Personal information
- Born: May 25, 1977 (age 49) LaGrange, Georgia, U.S.
- Listed height: 6 ft 4 in (1.93 m)
- Listed weight: 292 lb (132 kg)

Career information
- College: Georgia
- NFL draft: 2000: undrafted

Career history
- Miami Dolphins (2000)*; Denver Broncos (2000–2003); Atlanta Falcons (2004); Atlanta Falcons (2005)*;
- * Offseason or practice squad member only

Awards and highlights
- First-team All-SEC (1999);

Career NFL statistics
- Games played: 37
- Games started: 13
- Stats at Pro Football Reference

= Steve Herndon =

American football player (born 1977)

Steven Marshall Herndon (born May 25, 1977) is an American former professional football player who was a guard in the National Football League (NFL). He played college football for the Georgia Bulldogs.

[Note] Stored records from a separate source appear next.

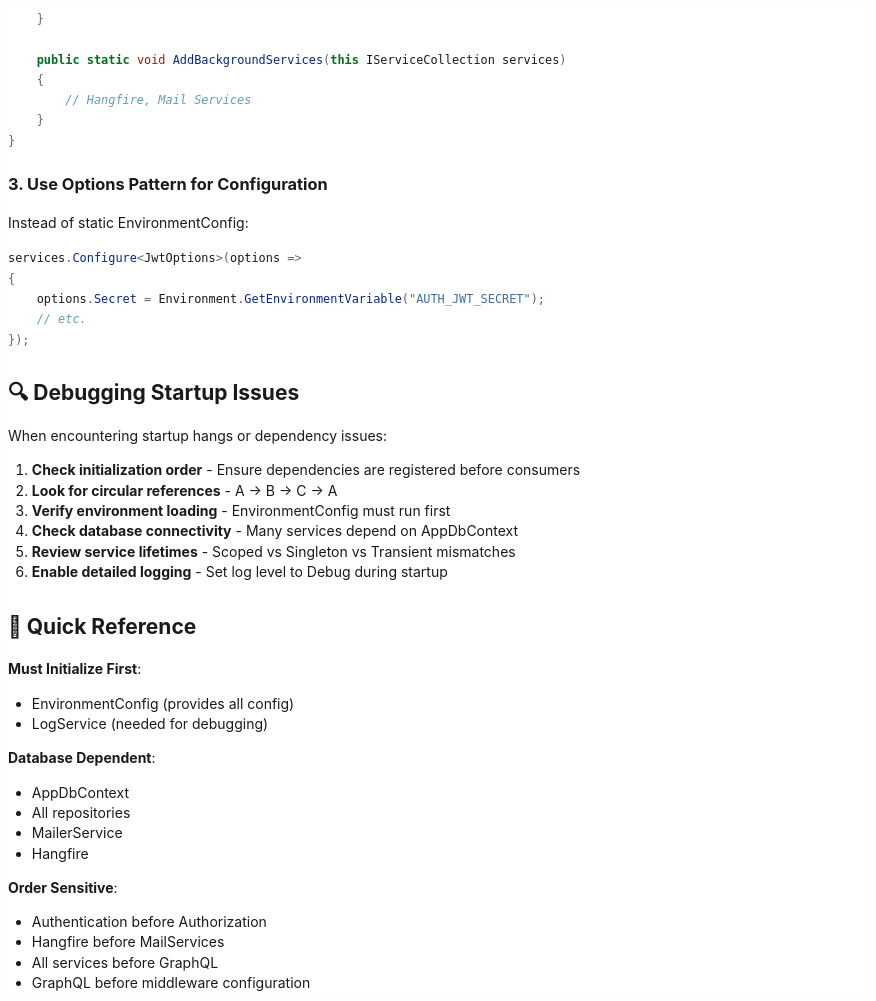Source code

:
 ```csharp
    }
    
    public static void AddBackgroundServices(this IServiceCollection services) 
    {
        // Hangfire, Mail Services
    }
}
```

### 3. **Use Options Pattern for Configuration**
Instead of static EnvironmentConfig:
```csharp
services.Configure<JwtOptions>(options =>
{
    options.Secret = Environment.GetEnvironmentVariable("AUTH_JWT_SECRET");
    // etc.
});
```

## 🔍 Debugging Startup Issues

When encountering startup hangs or dependency issues:

1. **Check initialization order** - Ensure dependencies are registered before consumers
2. **Look for circular references** - A → B → C → A
3. **Verify environment loading** - EnvironmentConfig must run first
4. **Check database connectivity** - Many services depend on AppDbContext
5. **Review service lifetimes** - Scoped vs Singleton vs Transient mismatches
6. **Enable detailed logging** - Set log level to Debug during startup

## 📝 Quick Reference

**Must Initialize First**:
- EnvironmentConfig (provides all config)
- LogService (needed for debugging)

**Database Dependent**:
- AppDbContext
- All repositories
- MailerService
- Hangfire

**Order Sensitive**:
- Authentication before Authorization
- Hangfire before MailServices
- All services before GraphQL
- GraphQL before middleware configuration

Herndon, born and raised in LaGrange, Georgia, attended high school and played on its football team with Warren Mathis, who later became rapper Bubba Sparxxx.

Herndon left the NFL in 2005 after knee and neck injuries. Herndon was most remembered for breaking Jamal Williams leg during a game against the San Diego Chargers. The block was extremely controversial and many called for Herndon to be banned for several games. Herndon was also instrumental in helping the Atlanta Falcons reach the NFC championship game in 2004 earning him the Steve Bartkowski Offensive MVP trophy. The award was given to the five starters and Herndon as he backed up every position that season. Herndon divorced in 2019. Herndon now lives with his wife Cortney Herndon and they have five children together; Lydia (23), Avery (18), John (14), Anna (12), Noah (10).